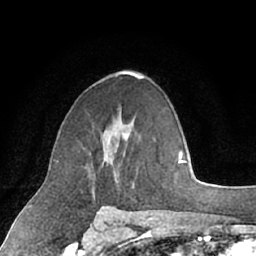
Breast MRI (dynamic contrast-enhanced), one axial slice. Position 41 of 66 along the scan axis. Cropped to one breast. Dynamic contrast-enhanced series, time point 2 of 7 at this slice position (early post-contrast). 1.5 T. TE 3 ms, TR 6.2 ms. 2.4 mm slice thickness. 256 × 256 image matrix, field of view 160 × 160 mm. Female patient.
Structures marked on this image (semi-automatic segmentation, software-assisted and operator-edited):
- enhancing-tissue mask used for the functional tumour volume (all voxels passing the contrast-enhancement thresholds inside the analysis volume; usually the tumour): bounding box (x1, y1, x2, y2) in pixels: (84, 132, 129, 197)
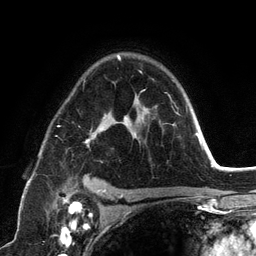
Breast MRI (dynamic contrast-enhanced), one axial slice. Slice 86 of 134 in the series (ordered by position). Cropped to one breast. Dynamic contrast-enhanced series, time point 2 of 6 at this slice position (early post-contrast). 3 T. TE 2.8 ms, TR 7.3 ms. 1.2 mm slice thickness. 256 × 256 image matrix, field of view 180 × 180 mm. Female patient.
Outlined on this slice (semi-automatic segmentation, software-assisted and operator-edited):
- enhancing-tissue mask used for the functional tumour volume (all voxels passing the contrast-enhancement thresholds inside the analysis volume; usually the tumour): bounding box [x1, y1, x2, y2] px = [57, 55, 180, 198]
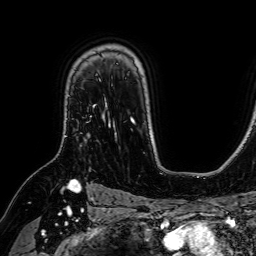
Breast MRI (dynamic contrast-enhanced), one axial slice; slice 51 of 64 in the series (ordered by position); cropped to one breast; dynamic contrast-enhanced series, time point 2 of 7 at this slice position (early post-contrast); 1.5 T; TE 2.6 ms, TR 5.2 ms; 256 × 256 image matrix. Female patient.
Structures marked on this image (semi-automatic segmentation, software-assisted and operator-edited):
- enhancing-tissue mask used for the functional tumour volume (all voxels passing the contrast-enhancement thresholds inside the analysis volume; usually the tumour): bounding box [x1, y1, x2, y2] px = [93, 79, 107, 115]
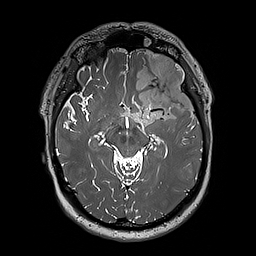
Brain MRI from a brain-tumour surgery series, one axial slice. Slice 123 of 192 in the series (ordered by position). 256 × 256 image matrix, field of view 250 × 250 mm. Case-level facts recorded for this patient, not image findings: histopathology: Oligodendroglioma; WHO grade: 3.
Structures marked on this image (outlined manually by an expert reader):
- tumour: bounding box <124,52,197,125> (left, top, right, bottom; pixels)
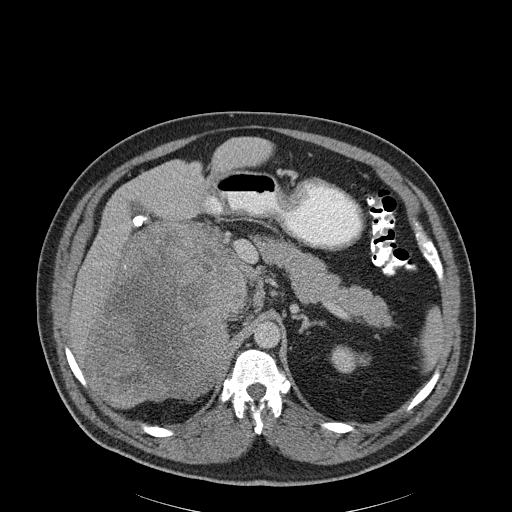
Contrast-enhanced abdominal CT, one axial slice. Slice 135 of 186 in the series (ordered by position). Reconstruction kernel B30f. Soft-tissue window (W 400 / L 40 HU). 3 mm slice thickness. 512 × 512 image matrix, field of view 464 × 464 mm. Patient: male, 56 years. From the clinical record (not read from this slice): diagnosis: adrenocortical carcinoma; tumour side: right adrenal; tumour size at pathology: 18 cm; Ki-67 index: 2 %; stage (as recorded): 3.
Structures marked on this image (semi-automatic segmentation, software-assisted and operator-edited):
- mass: bounding box [x1, y1, x2, y2] px = [89, 225, 244, 407]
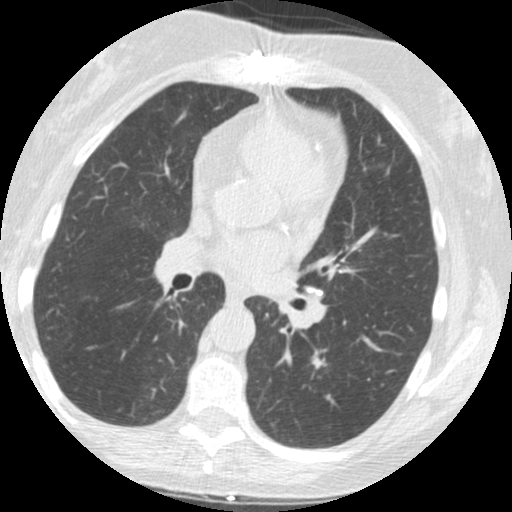
Chest CT (low-dose screening protocol), one axial image; baseline screening round; lung window (W 1500 / L -600 HU); standard (soft-tissue) reconstruction kernel (STANDARD); 120 kVp. Female participant, aged 61 years at enrolment.
• Lesion marked by an expert reader, bounding box <301,337,348,392> (left, top, right, bottom; pixels).
• Reader record for this screening exam (exam-level; its link to the box is not recorded): non-calcified nodule or mass ≥4 mm, left lower lobe, 12 × 11 mm, spiculated (stellate) margins, soft tissue attenuation.
• Lung cancer was diagnosed 440 days after this screen (after the second annual screen): squamous cell carcinoma, NOS, left lower lobe, moderately differentiated (G2), stage IA (AJCC 6th edition), 12 mm at pathology.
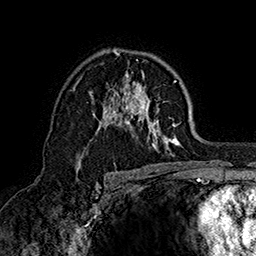
Breast MRI (dynamic contrast-enhanced), one axial slice. Slice 103 of 160 in the series (ordered by position). Cropped to one breast. Dynamic contrast-enhanced series, time point 2 of 7 at this slice position (early post-contrast). 1.5 T. TE 2.8 ms, TR 5.4 ms. 1 mm slice thickness. 256 × 256 image matrix, field of view 180 × 180 mm. Female patient.
Annotated regions visible in this slice (semi-automatic segmentation, software-assisted and operator-edited):
- enhancing-tissue mask used for the functional tumour volume (all voxels passing the contrast-enhancement thresholds inside the analysis volume; usually the tumour): bounding box [x1, y1, x2, y2] px = [74, 49, 181, 161]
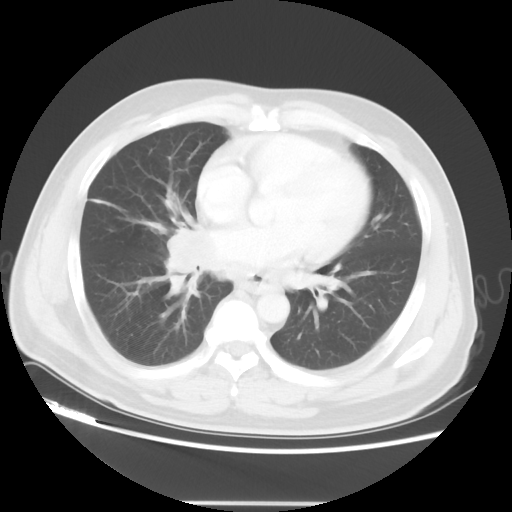
Chest CT, one axial slice. Reconstruction kernel STANDARD. 120 kVp. Lung window (W 1500 / L -600 HU). 512 × 512 image matrix, field of view 390 × 390 mm. Patient: male, 53 years. From the clinical record (not read from this slice): clinical TNM (as recorded): T2 N3 M0; histopathological grade: G3.
Structures marked on this image (rectangle marked by the reading radiologist):
- lung tumour (recorded histology: small cell carcinoma): bounding box [x1, y1, x2, y2] px = [150, 218, 211, 300]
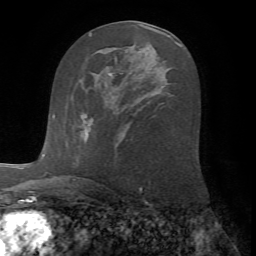
Breast MRI (dynamic contrast-enhanced), one axial slice. Position 36 of 72 along the scan axis. Cropped to one breast. Dynamic contrast-enhanced series, time point 2 of 7 at this slice position (early post-contrast). 1.5 T. TE 4.2 ms, TR 8.7 ms. 2.2 mm slice thickness. 256 × 256 image matrix, field of view 180 × 180 mm. Female patient.
Annotated regions visible in this slice (semi-automatically segmented with operator editing):
- enhancing-tissue mask used for the functional tumour volume (all voxels passing the contrast-enhancement thresholds inside the analysis volume; usually the tumour): bounding box <78,114,88,134> (left, top, right, bottom; pixels)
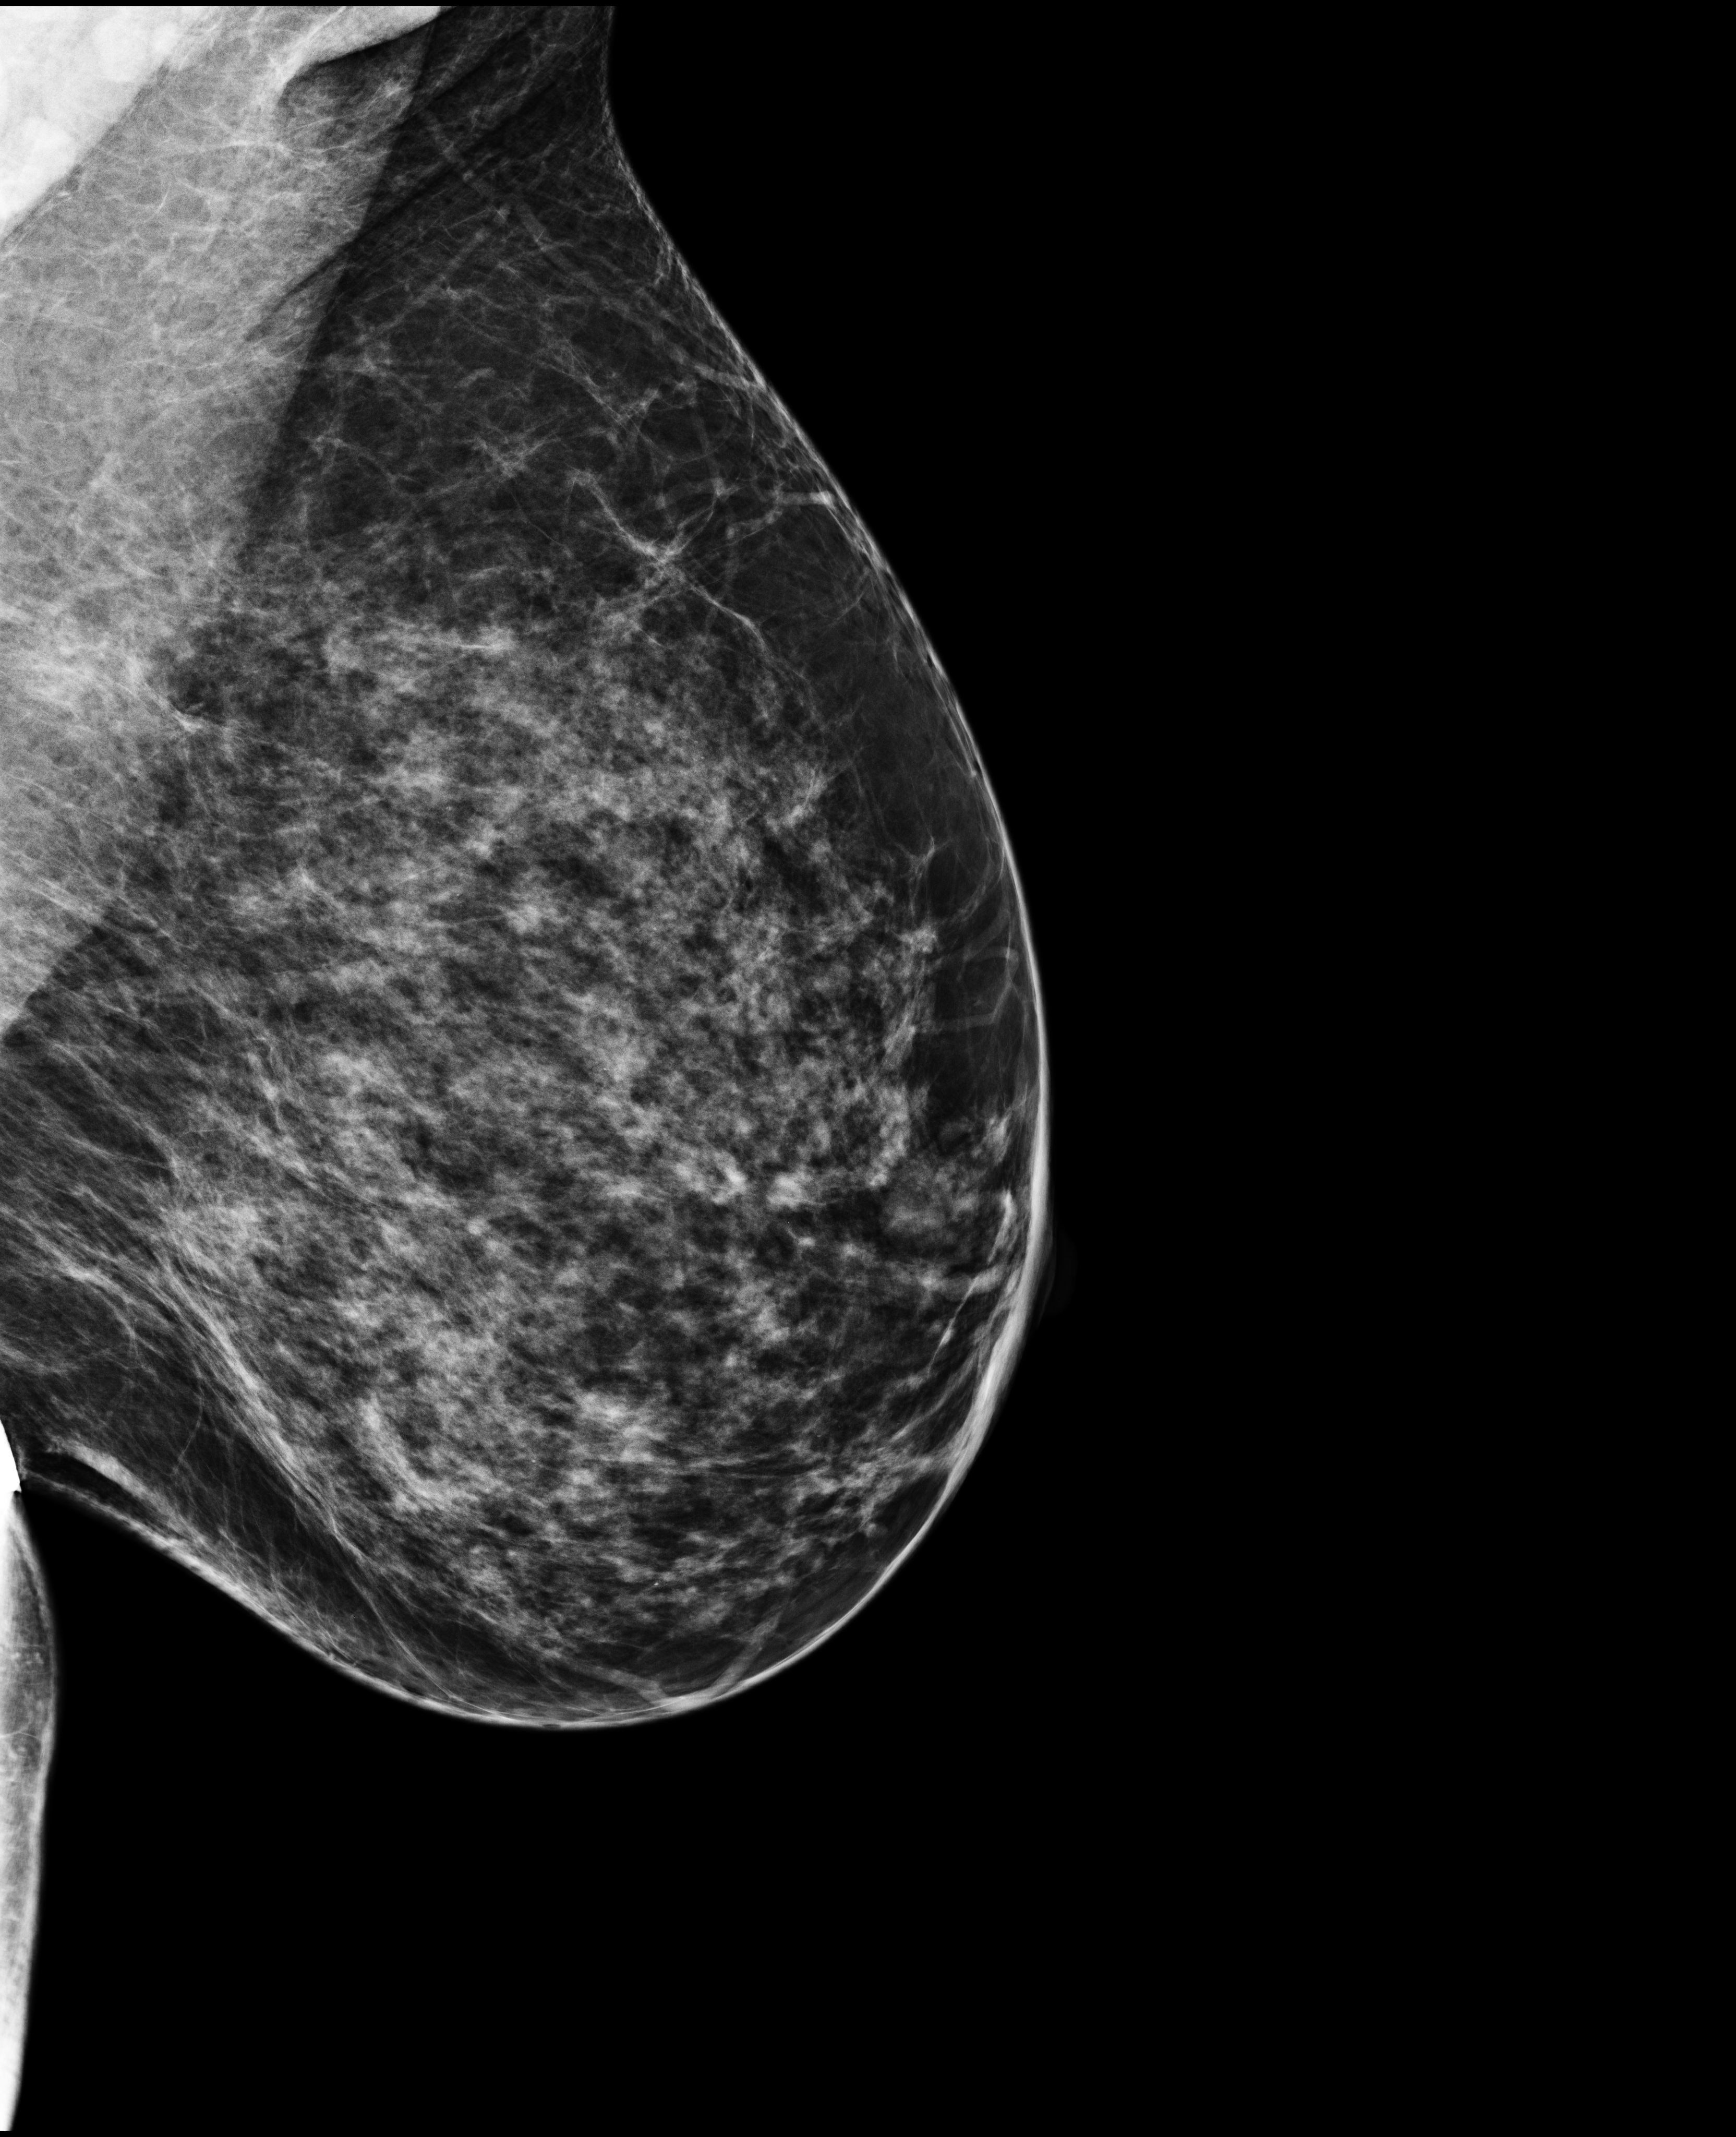
Digital mammogram (FFDM); left breast; medio-lateral oblique projection; screening examination; compressed breast thickness 80 mm. Patient: female, 50 years.
- BI-RADS breast density category at the screening exam (both breasts, scale 1–4): 3
- final BI-RADS assessment for this screening round (tomosynthesis exam, both breasts): category 1
- recall: no recall after this screen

* [The task]:
In the entries above, which lines hold the string "level"? Report all of them.

* [Exercise response]:
Brain MRI from a brain-tumour surgery series, one axial slice. Slice 123 of 192 in the series (ordered by position). 256 × 256 image matrix, field of view 250 × 250 mm. Case-level facts recorded for this patient, not image findings: histopathology: Oligodendroglioma; WHO grade: 3.
• Reader record for this screening exam (exam-level; its link to the box is not recorded): non-calcified nodule or mass ≥4 mm, left lower lobe, 12 × 11 mm, spiculated (stellate) margins, soft tissue attenuation.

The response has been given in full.